The two top first baseman in most leagues are... overvalued? Well, the thing is that Paul Goldschmidt and Chris Davis are not projected to have bad seasons but the projection systems just don't have a long history to go off for either of these players. This is one of those situations where I'd just ignore the projection systems and carry on with my day.

Second Base

This is a tricky position because, on the whole, the projection systems think there's a lot more value than the public thinks there is at second base this year. So, while there are a lot of undervalued players here, there's not a consensus on any overvalued players.

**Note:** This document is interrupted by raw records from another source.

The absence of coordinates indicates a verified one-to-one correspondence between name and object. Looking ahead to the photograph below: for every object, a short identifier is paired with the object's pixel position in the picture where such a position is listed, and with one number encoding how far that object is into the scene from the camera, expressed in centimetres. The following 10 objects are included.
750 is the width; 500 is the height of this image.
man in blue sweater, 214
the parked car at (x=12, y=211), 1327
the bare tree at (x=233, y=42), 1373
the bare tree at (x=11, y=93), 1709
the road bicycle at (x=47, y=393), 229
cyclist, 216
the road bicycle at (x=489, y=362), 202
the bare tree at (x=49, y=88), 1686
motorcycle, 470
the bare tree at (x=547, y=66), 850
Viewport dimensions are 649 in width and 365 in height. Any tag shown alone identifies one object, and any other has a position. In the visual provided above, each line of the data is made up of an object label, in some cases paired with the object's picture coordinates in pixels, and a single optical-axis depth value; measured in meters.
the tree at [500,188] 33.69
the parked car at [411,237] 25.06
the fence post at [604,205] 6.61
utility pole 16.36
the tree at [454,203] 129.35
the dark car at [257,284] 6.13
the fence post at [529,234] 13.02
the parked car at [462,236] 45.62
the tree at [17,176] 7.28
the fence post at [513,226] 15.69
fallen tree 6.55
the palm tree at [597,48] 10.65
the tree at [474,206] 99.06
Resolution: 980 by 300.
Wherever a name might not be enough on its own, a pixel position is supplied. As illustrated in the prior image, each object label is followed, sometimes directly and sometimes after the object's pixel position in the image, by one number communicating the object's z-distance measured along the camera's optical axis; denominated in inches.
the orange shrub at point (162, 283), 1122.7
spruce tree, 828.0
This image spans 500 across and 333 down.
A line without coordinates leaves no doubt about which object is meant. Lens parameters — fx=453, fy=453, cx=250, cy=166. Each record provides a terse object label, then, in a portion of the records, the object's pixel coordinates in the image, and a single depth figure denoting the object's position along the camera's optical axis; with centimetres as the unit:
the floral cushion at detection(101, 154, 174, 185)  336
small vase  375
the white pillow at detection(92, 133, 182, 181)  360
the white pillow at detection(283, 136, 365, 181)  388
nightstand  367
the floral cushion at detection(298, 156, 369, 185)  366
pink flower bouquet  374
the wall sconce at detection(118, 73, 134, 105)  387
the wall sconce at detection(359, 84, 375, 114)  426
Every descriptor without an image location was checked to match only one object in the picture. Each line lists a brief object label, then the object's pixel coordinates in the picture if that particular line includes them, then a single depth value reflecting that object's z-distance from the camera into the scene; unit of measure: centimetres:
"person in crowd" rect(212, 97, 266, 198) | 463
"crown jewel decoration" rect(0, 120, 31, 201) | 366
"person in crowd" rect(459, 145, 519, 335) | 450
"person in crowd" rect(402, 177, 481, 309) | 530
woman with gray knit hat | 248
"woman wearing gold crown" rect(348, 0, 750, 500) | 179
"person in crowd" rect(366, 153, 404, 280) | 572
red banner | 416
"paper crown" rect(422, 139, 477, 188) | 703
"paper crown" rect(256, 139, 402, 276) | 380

If anything, my takeaway when looking at the projections is that there's enough value within this position that you can wait on it until later on. So, for that reason, maybe Jason Kipnis and Robinson Cano deserve an "overvalued" label because of that.

Third Base

Third base is similar to second base in that there's not a lot of consensus about who is overvalued. All five guys listed above have some question marks surrounding them but the red flags still aren't obvious enough for more than one projection system to agree here. It's a position that has more undervalued guys than overvalued.

Shortstop

So, Hanley Ramirez is back to being an early round pick but the projection systems still haven't forgiven him for his past yet. Most projection systems have him bordering on reaching 20/20 with a decent batting average which is all well and good but doesn't match up to his current draft spot.

Outfield

There's actually quite a bit of agreement from the projection systems about who is overvalued in the outfield. Jacoby Ellsbury pops up on four of the five lists as they just don't see enough value outside of his stolen bases to make him a top pick. Bryce Harper is a bit of a surprising name to see on the lists but I mentioned earlier that the projections are a bit more conservative with young players so that is likely why. Carlos Gomez hasn't put together a long enough resume yet to validate being a top pick according to the projections. Giancarlo Stanton may not have completely scared away fans with his sub-par season last year but the projection systems are definitely considered about it and docking him accordingly.

Starting Pitchers

Once again, we see a lot of consensus here. The six pitchers that appear on multiple lists fall into either being too young to have a resume that validates their high draft pick status (Sonny Gray, Gerrit Cole) or a bit of an unknown still (Masahiro Tanaka) or they have stumbled a bit in their career and the projections don't think that they will regain their earlier success (C.J. Wilson, Jered Weaver). Or, well, they just don't seem to like the guy as much as the public (Gio Gonzalez).

Relief Pitchers

Projection systems generally weight the three most recent years for a pitcher and Rafael Soriano has posted near-elite numbers in only one of those three years. Despite that, he's being drafted among the top closers which either means that the public knows something that the computer don't or that maybe, just maybe, he's being a bit overvalued.